Passage - Lois McMaster Bujold [86]
Remo grew very quiet as the shore shifted and the town covering the southern hillsides eased at last into view; Dag, joining him at his oar, seemed to study his stare. Many of the houses were painted white, or even colors, spots of brightness amongst the now nearly leafless trees. Some newer, taller buildings were brick, and Fawn wondered if one might be the famous mint. Wood and coal smoke smudged the damp air, and the shoreline was crowded with smelly but lively businesses needing access to water—tanners, dyers, a soap-maker, a reeking mussel fishery, a boatyard. Mills, Fawn supposed, lined the feeder creeks—she could see at least one from here, partway up the hill, a sawmill at a guess. Wagons drawn by straining teams rattled up and down the muddy streets, and pedestrians strode on boardwalks. The town was bigger than Lumpton Market and Glassforge put together, and easily forty times the size of Pearl Bend.
At Berry’s sharp reminder, all the gawkers turned their attention to navigating the growling shoals, which were much like Pearl Riffle only more so. A few skeletal boats hung up in the wrack gave warning of the fate of the unwary or unlucky. Dag passed back laconic remarks about hidden hazards to Berry, which by now she took in with no more comment than nods, and they cleared the shelves, boulders, and bars without once scraping the hull, which made her grin. There followed some heavy pulling by all the oarsmen to bring the Fetch in to shore.
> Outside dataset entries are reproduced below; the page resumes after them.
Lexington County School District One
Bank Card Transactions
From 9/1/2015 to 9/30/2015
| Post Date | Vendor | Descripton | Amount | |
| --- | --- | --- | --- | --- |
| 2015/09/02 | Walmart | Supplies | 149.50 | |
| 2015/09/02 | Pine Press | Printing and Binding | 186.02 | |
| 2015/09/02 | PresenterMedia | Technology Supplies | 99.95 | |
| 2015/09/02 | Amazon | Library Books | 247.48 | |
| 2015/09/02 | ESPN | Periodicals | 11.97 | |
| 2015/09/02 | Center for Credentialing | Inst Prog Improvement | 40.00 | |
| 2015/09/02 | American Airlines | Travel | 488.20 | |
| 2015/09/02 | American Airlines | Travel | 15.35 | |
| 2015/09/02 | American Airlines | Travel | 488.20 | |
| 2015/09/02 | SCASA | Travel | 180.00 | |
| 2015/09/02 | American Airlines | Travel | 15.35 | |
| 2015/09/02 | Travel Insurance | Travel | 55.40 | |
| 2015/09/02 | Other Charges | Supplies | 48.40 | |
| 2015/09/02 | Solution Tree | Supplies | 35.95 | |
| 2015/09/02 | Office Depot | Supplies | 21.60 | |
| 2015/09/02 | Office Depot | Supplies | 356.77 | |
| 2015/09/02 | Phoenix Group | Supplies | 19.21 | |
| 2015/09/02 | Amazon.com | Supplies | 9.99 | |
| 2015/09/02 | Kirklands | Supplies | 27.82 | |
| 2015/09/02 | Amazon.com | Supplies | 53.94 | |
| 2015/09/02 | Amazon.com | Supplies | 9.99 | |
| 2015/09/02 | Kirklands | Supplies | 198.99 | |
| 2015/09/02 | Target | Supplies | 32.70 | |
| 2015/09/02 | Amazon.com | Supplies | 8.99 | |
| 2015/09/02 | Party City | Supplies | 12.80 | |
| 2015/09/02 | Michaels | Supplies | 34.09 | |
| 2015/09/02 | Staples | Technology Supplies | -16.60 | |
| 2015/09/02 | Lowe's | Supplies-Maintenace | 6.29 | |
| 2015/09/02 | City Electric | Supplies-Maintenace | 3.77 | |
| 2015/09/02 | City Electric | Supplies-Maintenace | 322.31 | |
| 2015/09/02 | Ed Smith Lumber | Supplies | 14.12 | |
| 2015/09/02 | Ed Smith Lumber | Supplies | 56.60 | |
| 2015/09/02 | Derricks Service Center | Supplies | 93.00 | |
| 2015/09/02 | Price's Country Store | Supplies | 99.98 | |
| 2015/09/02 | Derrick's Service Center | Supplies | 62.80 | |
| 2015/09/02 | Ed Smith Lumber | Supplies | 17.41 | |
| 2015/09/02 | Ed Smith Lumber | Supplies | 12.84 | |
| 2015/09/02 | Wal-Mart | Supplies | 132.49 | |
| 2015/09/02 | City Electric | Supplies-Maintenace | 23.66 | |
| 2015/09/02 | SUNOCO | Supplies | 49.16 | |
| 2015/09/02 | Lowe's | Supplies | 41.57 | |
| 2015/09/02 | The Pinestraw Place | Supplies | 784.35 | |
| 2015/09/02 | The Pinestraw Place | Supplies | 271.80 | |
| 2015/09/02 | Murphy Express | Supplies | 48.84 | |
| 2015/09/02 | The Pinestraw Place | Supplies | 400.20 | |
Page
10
A couple dozen boats, both flatboats and keels, were tied along a more level stretch amongst not one but several wharf boats, each with its own collection of goods-sheds upslope from it. The road between was dotted with wagons drawn up either by the sheds or the boats, and toiling teams of wharf rats loading or unloading goods. “You could get lost up in that town,” Remo muttered in dismay, which made a smile flit over Dag’s mouth. Whit frankly gaped. Hod, a Glassforge boy, was less impressed, instead earnestly intent on carrying out with Hawthorn his task of throwing and tying ropes as they nudged into the bank.
Once the Fetch was safely wedged between another flat and a keel, Berry made inquiries of the neighboring loiterers for downriver news, but both boats were from upstream, like themselves. Bo ran out the gangplank, and Berry led the way on a climb up to the nearest goods-shed, Fawn following her by invitation, Whit just following.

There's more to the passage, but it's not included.